◆ **THE PROBLEM**
Copy out the lines of the records below, and only those lines, from the one with "right eye: (1254, 553)" through the one with "nose: (1284, 574)", exactly as they appear.

Records excerpted from a collection
····················

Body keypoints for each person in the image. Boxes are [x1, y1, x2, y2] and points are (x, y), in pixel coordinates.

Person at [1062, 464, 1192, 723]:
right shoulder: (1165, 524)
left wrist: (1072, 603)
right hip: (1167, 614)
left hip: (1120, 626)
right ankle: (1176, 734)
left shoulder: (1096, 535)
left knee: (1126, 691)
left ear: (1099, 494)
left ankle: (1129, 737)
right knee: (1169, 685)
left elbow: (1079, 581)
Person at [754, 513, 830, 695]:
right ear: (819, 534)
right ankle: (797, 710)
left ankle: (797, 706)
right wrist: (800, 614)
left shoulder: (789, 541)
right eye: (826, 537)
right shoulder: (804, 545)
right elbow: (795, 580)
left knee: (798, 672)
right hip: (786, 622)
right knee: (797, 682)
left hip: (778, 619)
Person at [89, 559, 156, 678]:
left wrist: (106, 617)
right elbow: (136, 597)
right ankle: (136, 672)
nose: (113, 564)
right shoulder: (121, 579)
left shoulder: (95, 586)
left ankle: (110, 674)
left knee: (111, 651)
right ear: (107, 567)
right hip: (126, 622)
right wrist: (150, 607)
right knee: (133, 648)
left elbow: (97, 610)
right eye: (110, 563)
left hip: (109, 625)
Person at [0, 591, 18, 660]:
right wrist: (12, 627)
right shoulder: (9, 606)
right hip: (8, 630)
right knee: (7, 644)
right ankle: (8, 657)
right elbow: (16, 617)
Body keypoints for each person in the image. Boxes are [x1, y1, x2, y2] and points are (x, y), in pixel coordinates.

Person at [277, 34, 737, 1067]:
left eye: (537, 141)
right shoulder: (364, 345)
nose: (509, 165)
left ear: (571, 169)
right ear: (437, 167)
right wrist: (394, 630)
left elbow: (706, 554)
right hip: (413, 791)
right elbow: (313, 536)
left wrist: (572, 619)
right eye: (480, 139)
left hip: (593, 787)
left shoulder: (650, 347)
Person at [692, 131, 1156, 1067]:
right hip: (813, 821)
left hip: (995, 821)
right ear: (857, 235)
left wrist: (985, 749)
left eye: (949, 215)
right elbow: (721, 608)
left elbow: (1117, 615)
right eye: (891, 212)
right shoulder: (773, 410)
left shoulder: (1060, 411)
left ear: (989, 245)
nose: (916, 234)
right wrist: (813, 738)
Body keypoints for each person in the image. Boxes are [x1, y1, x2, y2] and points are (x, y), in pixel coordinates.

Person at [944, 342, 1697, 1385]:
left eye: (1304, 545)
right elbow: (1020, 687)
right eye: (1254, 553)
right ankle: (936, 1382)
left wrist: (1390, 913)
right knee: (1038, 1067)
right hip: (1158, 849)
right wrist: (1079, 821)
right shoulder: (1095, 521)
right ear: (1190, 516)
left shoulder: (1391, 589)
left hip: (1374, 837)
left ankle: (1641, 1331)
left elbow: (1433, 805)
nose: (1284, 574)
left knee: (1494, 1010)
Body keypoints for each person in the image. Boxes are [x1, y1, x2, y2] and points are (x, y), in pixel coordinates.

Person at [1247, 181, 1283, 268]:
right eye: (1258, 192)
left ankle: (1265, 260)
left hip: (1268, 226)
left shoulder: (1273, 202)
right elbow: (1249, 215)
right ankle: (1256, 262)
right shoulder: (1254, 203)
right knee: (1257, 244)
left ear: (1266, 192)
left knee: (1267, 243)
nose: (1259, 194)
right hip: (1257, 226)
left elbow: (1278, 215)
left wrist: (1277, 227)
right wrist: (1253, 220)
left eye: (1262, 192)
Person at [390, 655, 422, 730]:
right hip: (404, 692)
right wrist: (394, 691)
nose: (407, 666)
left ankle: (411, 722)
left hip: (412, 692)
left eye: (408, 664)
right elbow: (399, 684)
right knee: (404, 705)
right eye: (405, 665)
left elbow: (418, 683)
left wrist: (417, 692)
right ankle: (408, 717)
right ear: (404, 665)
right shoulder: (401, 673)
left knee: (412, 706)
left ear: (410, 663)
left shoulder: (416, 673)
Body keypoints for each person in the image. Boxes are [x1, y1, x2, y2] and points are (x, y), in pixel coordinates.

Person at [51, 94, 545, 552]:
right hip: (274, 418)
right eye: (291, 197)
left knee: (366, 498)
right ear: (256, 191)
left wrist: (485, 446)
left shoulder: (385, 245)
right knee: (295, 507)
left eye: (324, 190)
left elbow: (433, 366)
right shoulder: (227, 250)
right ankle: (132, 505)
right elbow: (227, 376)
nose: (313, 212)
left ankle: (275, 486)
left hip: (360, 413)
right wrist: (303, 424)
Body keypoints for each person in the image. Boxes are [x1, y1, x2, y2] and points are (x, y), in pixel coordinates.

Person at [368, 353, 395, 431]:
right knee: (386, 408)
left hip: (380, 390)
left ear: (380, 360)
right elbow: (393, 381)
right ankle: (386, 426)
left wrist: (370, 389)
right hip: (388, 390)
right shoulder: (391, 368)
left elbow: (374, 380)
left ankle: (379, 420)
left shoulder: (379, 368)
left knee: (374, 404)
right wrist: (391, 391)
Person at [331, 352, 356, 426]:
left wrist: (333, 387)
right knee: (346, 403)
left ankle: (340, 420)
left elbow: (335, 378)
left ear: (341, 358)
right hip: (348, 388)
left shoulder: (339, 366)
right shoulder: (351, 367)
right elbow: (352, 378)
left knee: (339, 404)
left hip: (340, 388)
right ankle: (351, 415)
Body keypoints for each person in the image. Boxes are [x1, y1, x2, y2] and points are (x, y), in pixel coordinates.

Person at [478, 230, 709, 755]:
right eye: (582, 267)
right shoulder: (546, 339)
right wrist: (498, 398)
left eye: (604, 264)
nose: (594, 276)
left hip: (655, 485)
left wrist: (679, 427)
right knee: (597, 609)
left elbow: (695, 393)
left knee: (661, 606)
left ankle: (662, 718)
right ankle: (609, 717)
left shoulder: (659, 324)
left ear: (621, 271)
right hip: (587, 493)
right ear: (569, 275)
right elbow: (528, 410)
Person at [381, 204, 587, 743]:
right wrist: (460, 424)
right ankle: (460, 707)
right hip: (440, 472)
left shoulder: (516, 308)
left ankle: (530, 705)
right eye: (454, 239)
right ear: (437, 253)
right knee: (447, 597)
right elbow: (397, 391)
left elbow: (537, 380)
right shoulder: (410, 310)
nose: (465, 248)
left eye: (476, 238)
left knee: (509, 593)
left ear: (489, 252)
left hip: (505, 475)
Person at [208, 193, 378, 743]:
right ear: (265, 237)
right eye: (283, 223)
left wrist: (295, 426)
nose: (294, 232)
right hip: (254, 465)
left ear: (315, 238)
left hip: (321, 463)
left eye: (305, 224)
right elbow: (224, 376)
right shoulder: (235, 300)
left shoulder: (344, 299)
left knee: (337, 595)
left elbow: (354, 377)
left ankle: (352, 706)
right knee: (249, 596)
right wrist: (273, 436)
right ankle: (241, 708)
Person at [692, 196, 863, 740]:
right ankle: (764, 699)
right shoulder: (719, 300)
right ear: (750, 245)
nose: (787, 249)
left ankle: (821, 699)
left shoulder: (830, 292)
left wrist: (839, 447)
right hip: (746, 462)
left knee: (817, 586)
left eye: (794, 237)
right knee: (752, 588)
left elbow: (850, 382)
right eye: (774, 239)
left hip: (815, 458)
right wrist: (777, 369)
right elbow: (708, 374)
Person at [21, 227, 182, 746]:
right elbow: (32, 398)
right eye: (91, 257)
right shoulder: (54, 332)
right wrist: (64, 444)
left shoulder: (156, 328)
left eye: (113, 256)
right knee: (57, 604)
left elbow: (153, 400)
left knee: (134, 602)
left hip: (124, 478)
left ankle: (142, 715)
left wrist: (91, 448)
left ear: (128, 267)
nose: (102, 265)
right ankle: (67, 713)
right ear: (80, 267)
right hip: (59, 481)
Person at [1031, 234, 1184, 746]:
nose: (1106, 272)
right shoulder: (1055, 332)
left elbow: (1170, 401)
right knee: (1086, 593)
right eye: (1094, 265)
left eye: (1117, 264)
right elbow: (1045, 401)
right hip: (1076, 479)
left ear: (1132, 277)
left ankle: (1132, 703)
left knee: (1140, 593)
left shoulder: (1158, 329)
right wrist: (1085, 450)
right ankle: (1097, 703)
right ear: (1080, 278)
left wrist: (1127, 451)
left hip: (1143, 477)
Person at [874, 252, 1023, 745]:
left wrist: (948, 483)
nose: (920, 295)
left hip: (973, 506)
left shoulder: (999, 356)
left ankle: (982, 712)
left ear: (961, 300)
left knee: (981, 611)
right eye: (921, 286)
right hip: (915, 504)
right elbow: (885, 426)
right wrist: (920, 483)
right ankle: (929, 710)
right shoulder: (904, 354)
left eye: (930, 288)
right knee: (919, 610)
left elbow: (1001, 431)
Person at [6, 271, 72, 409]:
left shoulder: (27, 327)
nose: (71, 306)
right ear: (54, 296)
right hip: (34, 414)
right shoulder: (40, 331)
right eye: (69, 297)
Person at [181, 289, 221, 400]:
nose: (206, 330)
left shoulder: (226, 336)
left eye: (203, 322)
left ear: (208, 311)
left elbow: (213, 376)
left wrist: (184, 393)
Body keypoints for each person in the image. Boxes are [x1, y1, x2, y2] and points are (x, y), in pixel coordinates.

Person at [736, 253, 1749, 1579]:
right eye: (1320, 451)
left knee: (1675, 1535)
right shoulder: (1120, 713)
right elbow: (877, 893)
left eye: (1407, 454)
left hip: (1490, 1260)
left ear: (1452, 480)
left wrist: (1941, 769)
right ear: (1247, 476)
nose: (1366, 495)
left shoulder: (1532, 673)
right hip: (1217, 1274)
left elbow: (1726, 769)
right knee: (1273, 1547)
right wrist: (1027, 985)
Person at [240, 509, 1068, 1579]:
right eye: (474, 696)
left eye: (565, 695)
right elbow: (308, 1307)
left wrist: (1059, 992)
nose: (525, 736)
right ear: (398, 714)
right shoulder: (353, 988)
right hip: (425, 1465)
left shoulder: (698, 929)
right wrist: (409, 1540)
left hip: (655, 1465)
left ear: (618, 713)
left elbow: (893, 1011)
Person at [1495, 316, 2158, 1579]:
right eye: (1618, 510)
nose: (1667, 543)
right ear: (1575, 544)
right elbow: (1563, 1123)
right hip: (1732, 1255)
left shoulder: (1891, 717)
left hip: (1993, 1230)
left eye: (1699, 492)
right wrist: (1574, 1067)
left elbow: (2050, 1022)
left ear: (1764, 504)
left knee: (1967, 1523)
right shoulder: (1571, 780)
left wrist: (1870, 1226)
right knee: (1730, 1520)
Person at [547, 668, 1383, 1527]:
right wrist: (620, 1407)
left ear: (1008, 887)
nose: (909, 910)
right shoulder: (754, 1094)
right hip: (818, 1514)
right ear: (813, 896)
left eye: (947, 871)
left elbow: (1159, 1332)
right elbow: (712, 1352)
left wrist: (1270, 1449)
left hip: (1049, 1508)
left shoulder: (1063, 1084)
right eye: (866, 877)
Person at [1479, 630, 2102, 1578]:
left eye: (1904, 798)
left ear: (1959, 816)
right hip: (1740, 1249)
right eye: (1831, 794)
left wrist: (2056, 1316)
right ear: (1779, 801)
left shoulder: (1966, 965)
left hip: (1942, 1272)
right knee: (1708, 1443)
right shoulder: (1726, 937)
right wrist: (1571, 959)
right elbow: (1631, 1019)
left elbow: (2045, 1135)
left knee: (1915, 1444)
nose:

····················

◆ **EXPECTED ANSWER**
right eye: (1254, 553)
right ankle: (936, 1382)
left wrist: (1390, 913)
right knee: (1038, 1067)
right hip: (1158, 849)
right wrist: (1079, 821)
right shoulder: (1095, 521)
right ear: (1190, 516)
left shoulder: (1391, 589)
left hip: (1374, 837)
left ankle: (1641, 1331)
left elbow: (1433, 805)
nose: (1284, 574)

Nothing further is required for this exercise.